Chocolate Mousse Malt Ball Pie
Ingredients

for Wafer Crust

  • 1/3-cup butter (melted)
  • 1 1/2 cups finely crushed vanilla wafers
  • 1/2 cup toasted chopped pecans

  • for Filling and Topping

  • 1/3 cup firmly packed light brown sugar
  • 3 tbsp. corn starch
  • 1/4 tbsp. salt
  • 1 1/2 cups milk (use regular, not low fat milk)
  • 1/3 cup malted milk powder
  • 6 oz. semi-sweet chocolate chips
  • 1 cup crushed malt balls
  • 1 tsp. vanilla
  • 1 cup whipping cream
  • 1/4 cup powdered sugar
  • 1 cup whipping cream
  • 1/4 cup powdered sugar
  • 1 tsp. vanilla

  • Directions

    Make the Wafer Crust
    Finely crush vanilla wafers. Add melted butter and pecans. Mix well. Press mixture evenly onto bottom and sides of a 9" or 9.5" pie plate. Bake at 375 degrees for 10 minutes or till edges are golden brown. Cool completely before filling.

    Make the Filling and Topping
    1. In a medium saucepan, combine brown sugar, cornstarch, salt and malted milk; mix well. Slowly add milk and cook over medium heat until mixture boils and thickens; using a wire whisk, stir constantly.

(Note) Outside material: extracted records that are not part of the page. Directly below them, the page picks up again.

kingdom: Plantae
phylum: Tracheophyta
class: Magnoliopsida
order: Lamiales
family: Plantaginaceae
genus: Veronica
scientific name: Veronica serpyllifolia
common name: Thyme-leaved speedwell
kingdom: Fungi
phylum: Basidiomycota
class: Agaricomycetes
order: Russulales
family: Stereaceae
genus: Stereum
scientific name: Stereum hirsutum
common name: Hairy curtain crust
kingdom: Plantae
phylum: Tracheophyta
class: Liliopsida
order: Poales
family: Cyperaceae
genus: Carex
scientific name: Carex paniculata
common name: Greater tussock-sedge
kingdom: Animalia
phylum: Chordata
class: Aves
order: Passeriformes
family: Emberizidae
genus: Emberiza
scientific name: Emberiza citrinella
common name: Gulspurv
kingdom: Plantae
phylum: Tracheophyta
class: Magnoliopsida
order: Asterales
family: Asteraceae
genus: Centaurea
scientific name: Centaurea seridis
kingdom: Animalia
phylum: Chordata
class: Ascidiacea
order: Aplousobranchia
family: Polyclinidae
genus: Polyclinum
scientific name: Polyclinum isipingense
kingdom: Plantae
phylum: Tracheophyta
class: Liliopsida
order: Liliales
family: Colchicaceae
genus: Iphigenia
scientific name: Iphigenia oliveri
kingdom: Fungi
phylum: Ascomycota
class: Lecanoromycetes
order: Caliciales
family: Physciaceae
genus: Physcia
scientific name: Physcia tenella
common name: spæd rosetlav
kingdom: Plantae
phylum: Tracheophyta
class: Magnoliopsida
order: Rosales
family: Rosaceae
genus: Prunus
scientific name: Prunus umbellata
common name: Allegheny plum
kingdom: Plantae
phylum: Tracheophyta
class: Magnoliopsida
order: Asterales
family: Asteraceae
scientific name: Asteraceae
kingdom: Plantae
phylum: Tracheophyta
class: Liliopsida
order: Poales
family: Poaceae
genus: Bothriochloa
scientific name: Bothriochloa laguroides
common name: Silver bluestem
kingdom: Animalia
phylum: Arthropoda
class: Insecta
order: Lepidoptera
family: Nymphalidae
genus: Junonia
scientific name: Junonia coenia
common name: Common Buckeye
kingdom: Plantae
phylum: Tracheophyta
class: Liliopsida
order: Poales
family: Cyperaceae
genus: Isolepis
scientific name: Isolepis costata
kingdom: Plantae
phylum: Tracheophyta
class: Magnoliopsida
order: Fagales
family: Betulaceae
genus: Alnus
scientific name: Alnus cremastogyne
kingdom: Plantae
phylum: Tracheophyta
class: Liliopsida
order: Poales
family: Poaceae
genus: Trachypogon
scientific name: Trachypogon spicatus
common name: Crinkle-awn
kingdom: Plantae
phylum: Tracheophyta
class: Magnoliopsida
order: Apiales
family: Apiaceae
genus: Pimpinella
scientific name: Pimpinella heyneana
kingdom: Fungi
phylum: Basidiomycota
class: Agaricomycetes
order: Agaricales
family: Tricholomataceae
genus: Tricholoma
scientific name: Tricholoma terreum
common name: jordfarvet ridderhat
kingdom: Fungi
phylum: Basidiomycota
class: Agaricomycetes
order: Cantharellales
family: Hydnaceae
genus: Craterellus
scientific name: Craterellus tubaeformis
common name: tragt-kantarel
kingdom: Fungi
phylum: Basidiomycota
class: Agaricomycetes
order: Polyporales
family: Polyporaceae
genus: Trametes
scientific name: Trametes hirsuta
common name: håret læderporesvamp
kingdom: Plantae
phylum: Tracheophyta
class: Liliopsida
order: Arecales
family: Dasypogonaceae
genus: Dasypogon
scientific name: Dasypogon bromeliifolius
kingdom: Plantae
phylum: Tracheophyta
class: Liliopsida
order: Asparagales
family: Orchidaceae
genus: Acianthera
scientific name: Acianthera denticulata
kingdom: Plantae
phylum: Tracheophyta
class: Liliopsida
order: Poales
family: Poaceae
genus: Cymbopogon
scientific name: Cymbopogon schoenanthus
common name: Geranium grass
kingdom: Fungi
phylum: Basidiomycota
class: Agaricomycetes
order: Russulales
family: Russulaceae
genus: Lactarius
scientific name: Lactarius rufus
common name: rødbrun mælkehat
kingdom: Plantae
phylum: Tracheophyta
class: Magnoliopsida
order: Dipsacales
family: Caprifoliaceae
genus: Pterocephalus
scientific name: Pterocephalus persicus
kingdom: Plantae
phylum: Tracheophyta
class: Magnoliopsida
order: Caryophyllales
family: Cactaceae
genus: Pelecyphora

Remove from heat; stir in chocolate chips and vanilla until mixture is smooth. Refrigerate about 25 minutes or until cool.

    2. In another bowl, beat 1 cup whipping cream until soft peaks form. Add the powdered sugar, beating until stiff peaks form. Fold whipped cream into cooled chocolate mixture. Stir in 1/2 cup of the chopped malt balls (reserving the other 1/2-cup for garnish). Pour into cooled piecrust.

    3. In a small bowl, beat 1 cup whipping cream until soft peaks form. Add the powdered sugar ad vanilla until stiff peaks form. spread over pie filling. Sprinkle with reserved crushed malt balls Refrigerate for at least 2 hours or until firm. Store in refrigerator.